I'm just sending in my 2 cents, which probably isn't very accurate. Isn't it funny how we can remember different parts of the same story? I never knew that you contributed to the sign painter! I'm afraid I was at a selfish and critical minded stage at that point in time. It was years later before I appreciated what mom and dad had done for those people.
I think dad sold the car for $200.00. But that’s irrelevant. I only remember it that way because I thought it was a lot of money, and I thought dad was being foolish throwing it away. I knew that they weren't going to pay him. It was a long time before I realized that dad, of course, knew that too. Every time I crabbed to him about those people "stealing" his car, he would scratch his head and say, "I sure hope that transmission doesn't go out on them, if they go through the mountains in CO." And he sincerely meant it. I remember the woman too. I was worried she would try to steal something from the house...anything. She told mom a lot of wild stories, that I thought were all balony, but some of those bizarre things were probably true. In my cynical young teenage mind these people were trash. To mom and Dad, those kind of people were "down on their luck", or "life was treating them hard right now". Remember, mom hired the little boys to pull weeds in her garden? They were nice kids.
It was a fascinating experience to watch that man paint. He had palsy, or Parkinson’s, and his hands were already beginning to shake pretty bad. His days as a painter were on the way to being over.
The sign went up on Highway 24 coming in from the west.
--Sibling “B”
E-mail to Dad & Mom:
Dad & Mom--
Here's some behind-the-scenes correspondence regarding the "sign painter" story that I thought you might get a chuckle out of. Probably only you know the actual, true complete story, but anyway, thought this was sort of interesting.
Cheers,
--Ari
E-mail Response from Dad:
…And all through the years when we have come from the West, I would see it and say, "There's my sign!" I guess I got my money's worth.
--Dad
Now, from your mother:
This is turning into an interesting story. Now I will write a few things that I remember. No, dad did not find them an apartment.

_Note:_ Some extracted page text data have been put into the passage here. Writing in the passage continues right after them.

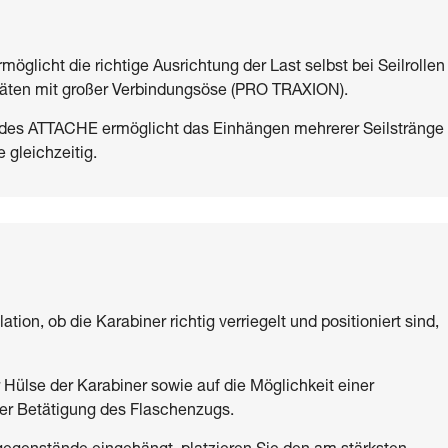
öglicht die richtige Ausrichtung der Last selbst bei Seilrollen
eräten mit großer Verbindungsöse (PRO TRAXION).
es ATTACHE ermöglicht das Einhängen mehrerer Seilstränge
gleichzeitig.
ation, ob die Karabiner richtig verriegelt und positioniert sind,
.
 Hülse der Karabiner sowie auf die Möglichkeit einer
er Betätigung des Flaschenzugs.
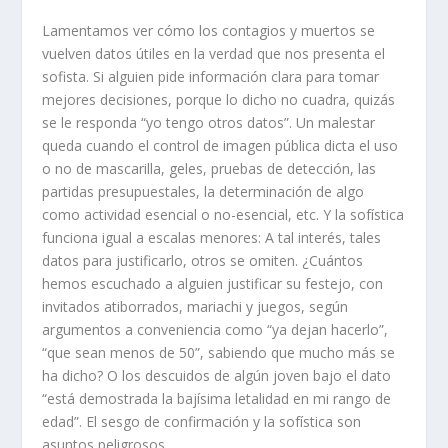
Lamentamos ver cómo los contagios y muertos se
vuelven datos útiles en la verdad que nos presenta el
sofista. Si alguien pide información clara para tomar
mejores decisiones, porque lo dicho no cuadra, quizás
se le responda “yo tengo otros datos”. Un malestar
queda cuando el control de imagen pública dicta el uso
o no de mascarilla, geles, pruebas de detección, las
partidas presupuestales, la determinación de algo
como actividad esencial o no-esencial, etc. Y la sofística
funciona igual a escalas menores: A tal interés, tales
datos para justificarlo, otros se omiten. ¿Cuántos
hemos escuchado a alguien justificar su festejo, con
invitados atiborrados, mariachi y juegos, según
argumentos a conveniencia como “ya dejan hacerlo”,
“que sean menos de 50”, sabiendo que mucho más se
ha dicho? O los descuidos de algún joven bajo el dato
“está demostrada la bajísima letalidad en mi rango de
edad”. El sesgo de confirmación y la sofística son
asuntos peligrosos.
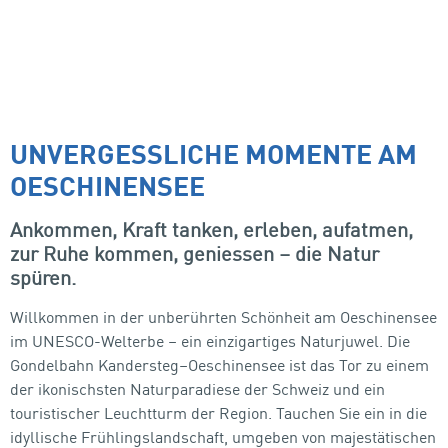
UNVERGESSLICHE MOMENTE AM
OESCHINENSEE
Ankommen, Kraft tanken, erleben, aufatmen,
zur Ruhe kommen, geniessen – die Natur
spüren.
Willkommen in der unberührten Schönheit am Oeschinensee
im UNESCO-Welterbe – ein einzigartiges Naturjuwel. Die
Gondelbahn Kandersteg–Oeschinensee ist das Tor zu einem
der ikonischsten Naturparadiese der Schweiz und ein
touristischer Leuchtturm der Region. Tauchen Sie ein in die
idyllische Frühlingslandschaft, umgeben von majestätischen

But they lived in a motel on Hwy. 24. They left in the night, we wondered if they paid the rent. They lived there 1 or 2 months.

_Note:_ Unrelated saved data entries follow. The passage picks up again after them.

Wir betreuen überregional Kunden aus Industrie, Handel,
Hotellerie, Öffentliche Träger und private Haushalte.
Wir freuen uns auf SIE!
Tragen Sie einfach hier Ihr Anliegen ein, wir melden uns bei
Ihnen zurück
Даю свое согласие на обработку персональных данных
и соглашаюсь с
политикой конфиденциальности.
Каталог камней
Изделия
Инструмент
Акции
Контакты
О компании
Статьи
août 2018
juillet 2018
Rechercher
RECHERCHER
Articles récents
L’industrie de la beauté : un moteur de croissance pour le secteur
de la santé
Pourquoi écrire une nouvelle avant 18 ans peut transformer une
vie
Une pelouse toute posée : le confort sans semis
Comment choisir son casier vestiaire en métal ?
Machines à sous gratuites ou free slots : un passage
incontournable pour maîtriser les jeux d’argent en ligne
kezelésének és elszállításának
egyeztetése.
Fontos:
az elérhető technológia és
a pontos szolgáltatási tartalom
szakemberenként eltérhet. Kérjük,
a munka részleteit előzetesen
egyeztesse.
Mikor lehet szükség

I liked the four little boys. The oldest one kept saying, "If only we were older, we could work very hard to earn money to help Dad and Mom.”
The father told me, "I love my little boys very much. They mean the world to me and I want to be a good Dad". He told me that he had been a concert pianist and played on stages all over the U.S.A. His favorite composer was Tchaikovsky. One day when he saw the piano, he looked longingly at it--and I asked him to play. With his big hands he played Tchaikovsky--all over the piano. How he could play, like in a concert hall. Then sadly he said, "This was my life. I cannot go back."

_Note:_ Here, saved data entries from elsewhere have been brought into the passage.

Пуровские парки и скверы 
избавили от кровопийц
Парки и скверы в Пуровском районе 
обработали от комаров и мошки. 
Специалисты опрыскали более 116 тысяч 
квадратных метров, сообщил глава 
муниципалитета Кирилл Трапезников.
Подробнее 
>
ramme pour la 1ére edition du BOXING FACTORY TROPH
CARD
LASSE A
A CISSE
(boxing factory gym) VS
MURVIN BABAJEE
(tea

Now what the wife told me -- For two years she saw or heard nothing of him. The youngest was a baby when he left. He sent no money or support and she knew nothing about him. Then the county helped her out and at the end they were going to take all her children away and she went to court and battled for them. At the most critical moment he came home, with no explanation, broke, no money. He loaded up his family and drove, I don't know all from where. The gas gave out in Kearney, I guess.
He was a good sign painter but that was not enough to support a family. We just hope things went better for them and they raised the family together.
Postscript from Ari:
I had a dim memory of standing in our living room and listening spell-bound to someone playing our piano, but I couldn’t remember who or when exactly it was. Now I remember. His palsy had obviously not yet completely silenced his ability to play.